COMPITI DA SVOLGERE:
1. Rispondi a queste domande sul testo dedicato a Carmelo Bene:
(a) In quale arco di anni Bene produsse tutti i suoi film?
(b) In quale programma radiofonico impersonò Oscar Wilde e Casanova?
(c) Chi firmò la regia di Tamerlano il Grande nel 1975?
2. Per favore, trasforma in un elenco puntato più breve il paragrafo del testo dedicato a Carmelo Bene che comincia con "Dopo la parentesi cinematografica", mantenendone i fatti principali.

FONTE:
###

Dopo la parentesi cinematografica, Carmelo Bene iniziò ad avvicinarsi ad altri mezzi e linguaggi, come la radiofonia, la televisione e le prime edizioni discografiche. Infatti tra il 1967 e il 1980 produsse non solo tutti i suoi film, ma anche cinque versioni televisive dei suoi spettacoli e 13 opere radiofoniche. Alla radio prese parte alle Interviste impossibili, impersonando una serie di celebri figure come Oscar Wilde, Casanova, Jack lo squartatore, De Amicis e Attila e confrontandosi con Giorgio Manganelli, Guido Ceronetti, Oreste Del Buono, Vittorio Sermonti, Alberto Arbasino, Nelo Risi e Italo Calvino. Successivamente riscrisse e registrò le versioni radiofoniche di molti suoi spettacoli (Nostra Signora dei Turchi nel 1973, Amleto e Pinocchio nel 1974; Salomè nel 1975; Romeo e Giulietta nel 1976; Cuore, Manfred, Otello nel 1979). Inoltre partecipò come regista e interprete a Cassio governa Cipro di Giorgio Manganelli, nel 1973, e a Tamerlano il Grande per la regia di Carlo Quartucci, nel 1975.

###

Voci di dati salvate
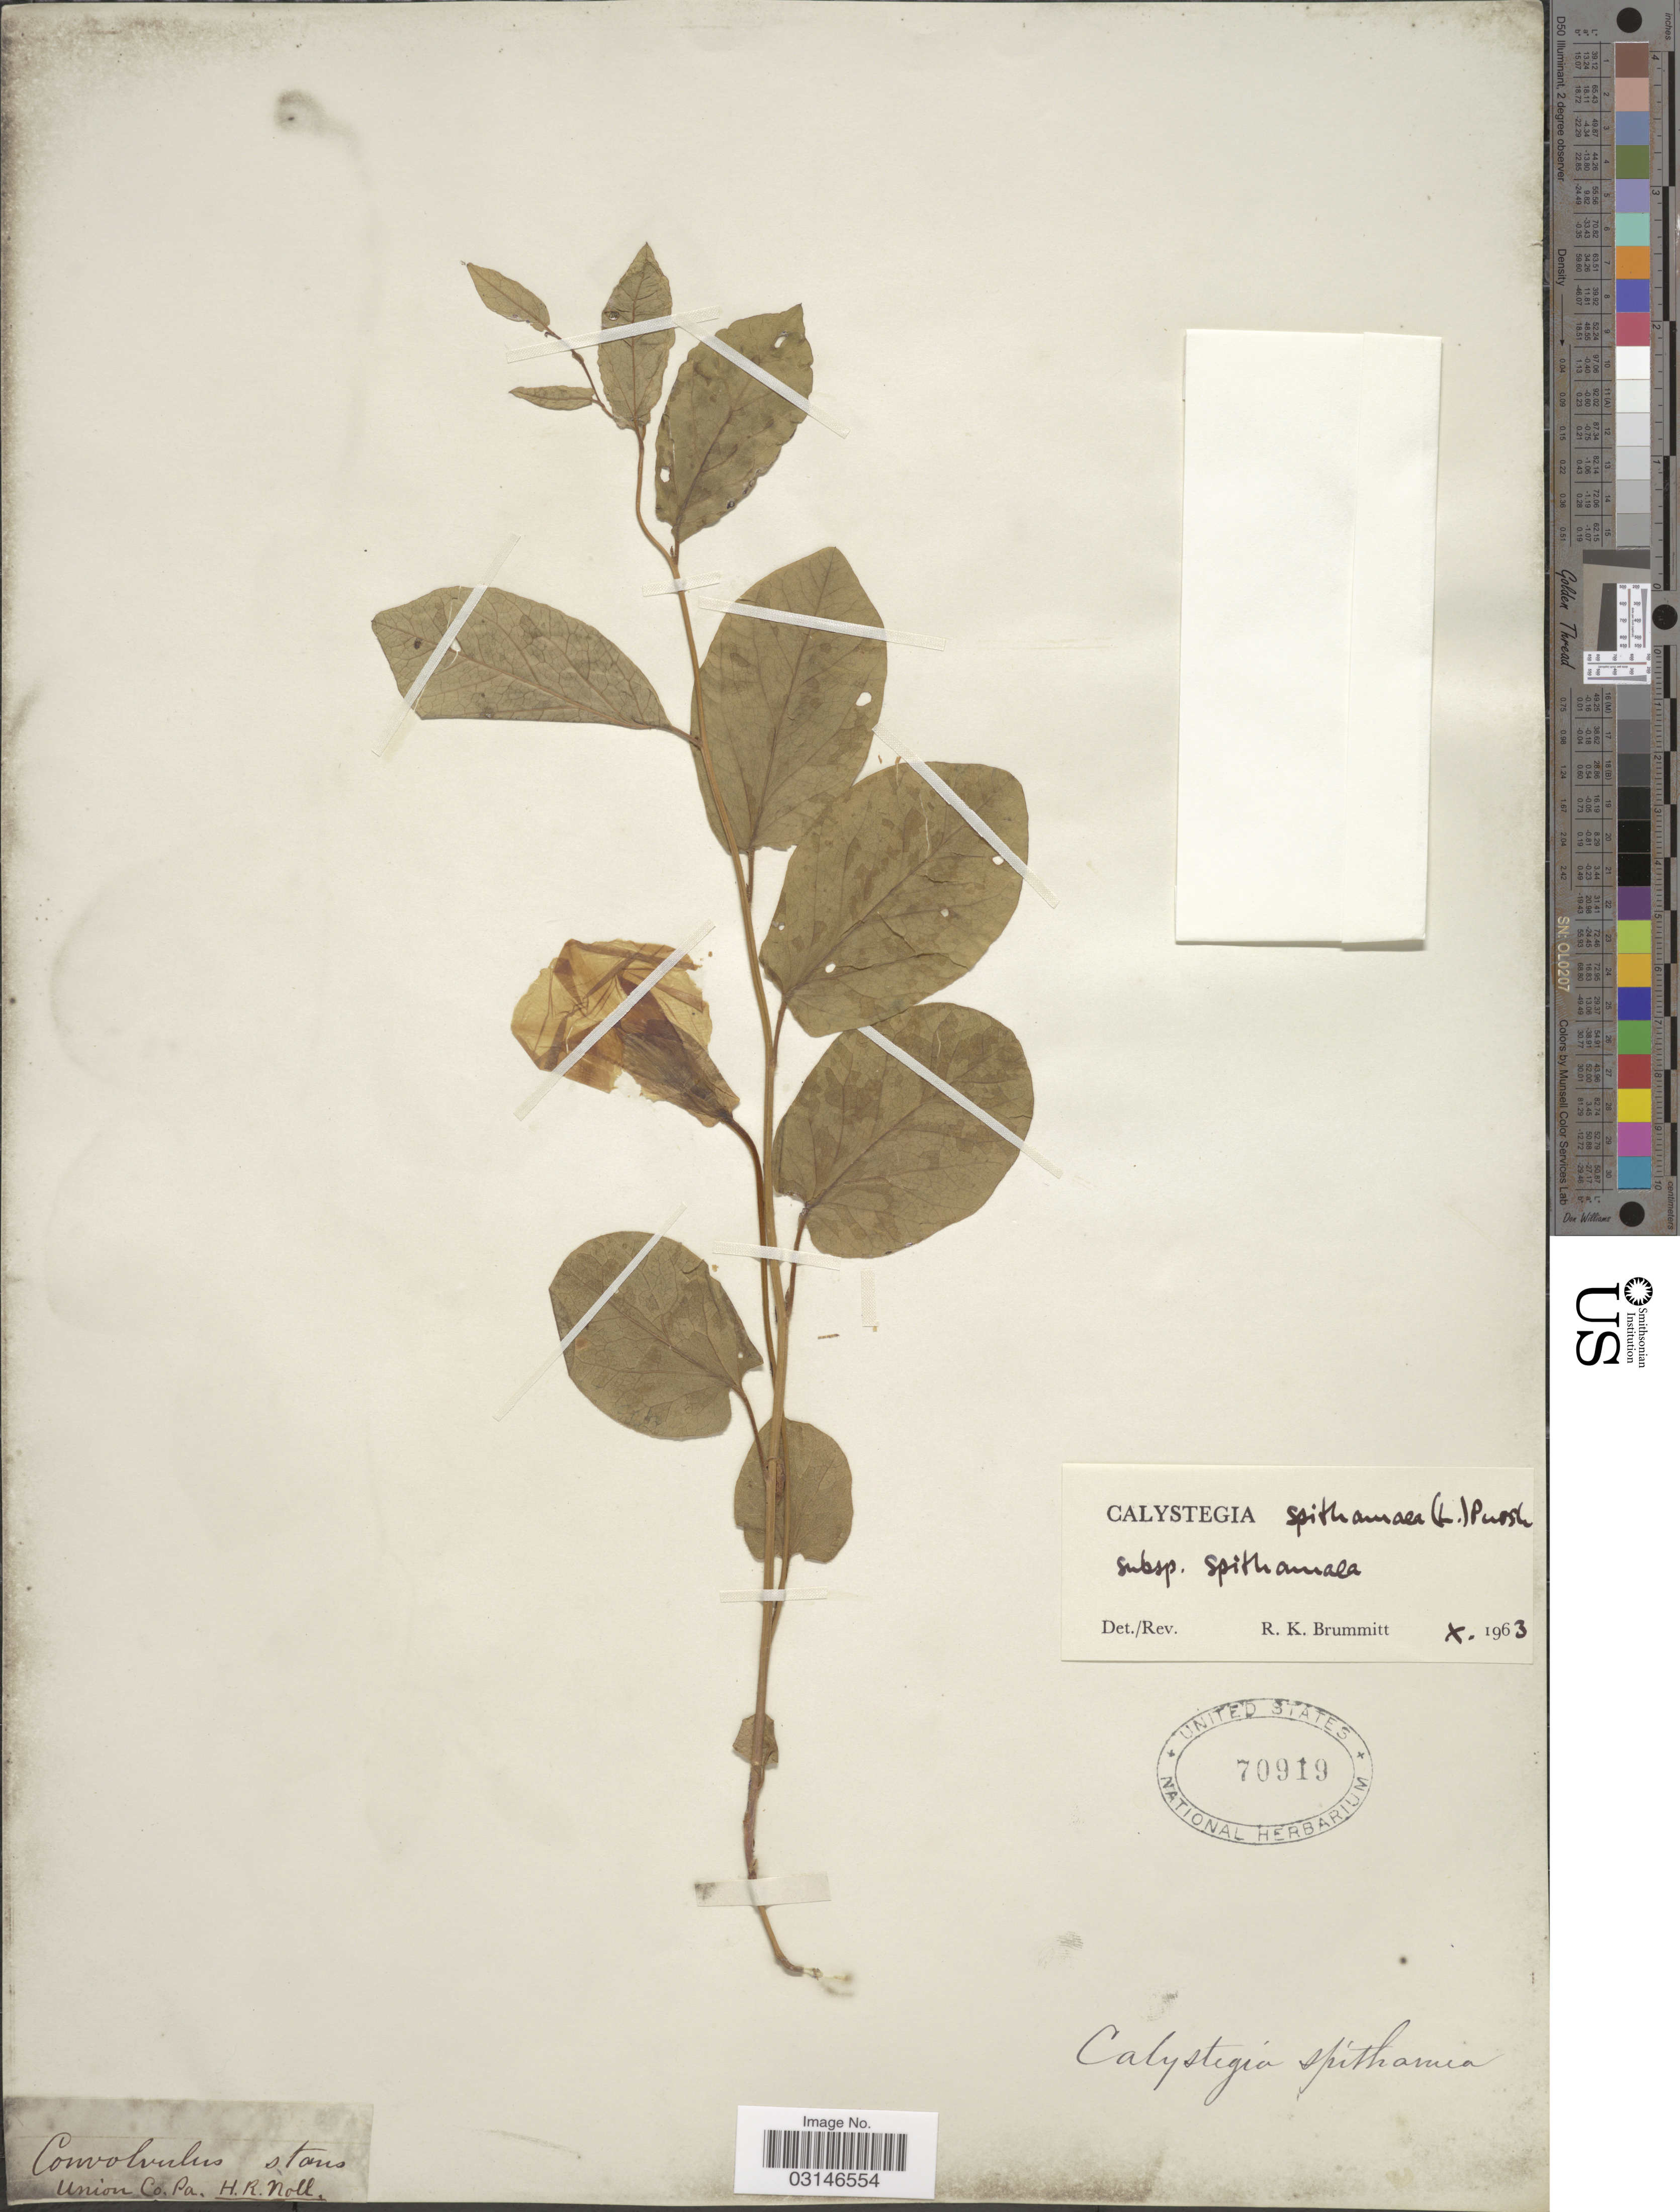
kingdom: Plantae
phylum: Tracheophyta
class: Magnoliopsida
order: Solanales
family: Convolvulaceae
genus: Calystegia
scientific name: Calystegia spithamaea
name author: (L.) Pursh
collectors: H. Noll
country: United States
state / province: Pennsylvania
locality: Union Co. Pa.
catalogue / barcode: US 70919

###

RISPOSTE AI COMPITI:
1.
(a) Tra il 1967 e il 1980.
(b) Nelle Interviste impossibili.
(c) Carlo Quartucci.

2.
- Dopo il cinema, Bene si avvicinò alla radiofonia, alla televisione e alle prime edizioni discografiche.
- Tra il 1967 e il 1980 produsse tutti i suoi film, cinque versioni televisive dei suoi spettacoli e 13 opere radiofoniche.
- Alla radio prese parte alle Interviste impossibili. Impersonò figure come Oscar Wilde, Casanova, Jack lo squartatore, De Amicis e Attila, confrontandosi con Manganelli, Ceronetti, Del Buono, Sermonti, Arbasino, Risi e Calvino.
- Riscrisse e registrò versioni radiofoniche di molti suoi spettacoli, da Nostra Signora dei Turchi (1973) fino a Cuore, Manfred e Otello (1979).
- Partecipò come regista e interprete a Cassio governa Cipro di Giorgio Manganelli (1973) e a Tamerlano il Grande, per la regia di Carlo Quartucci (1975).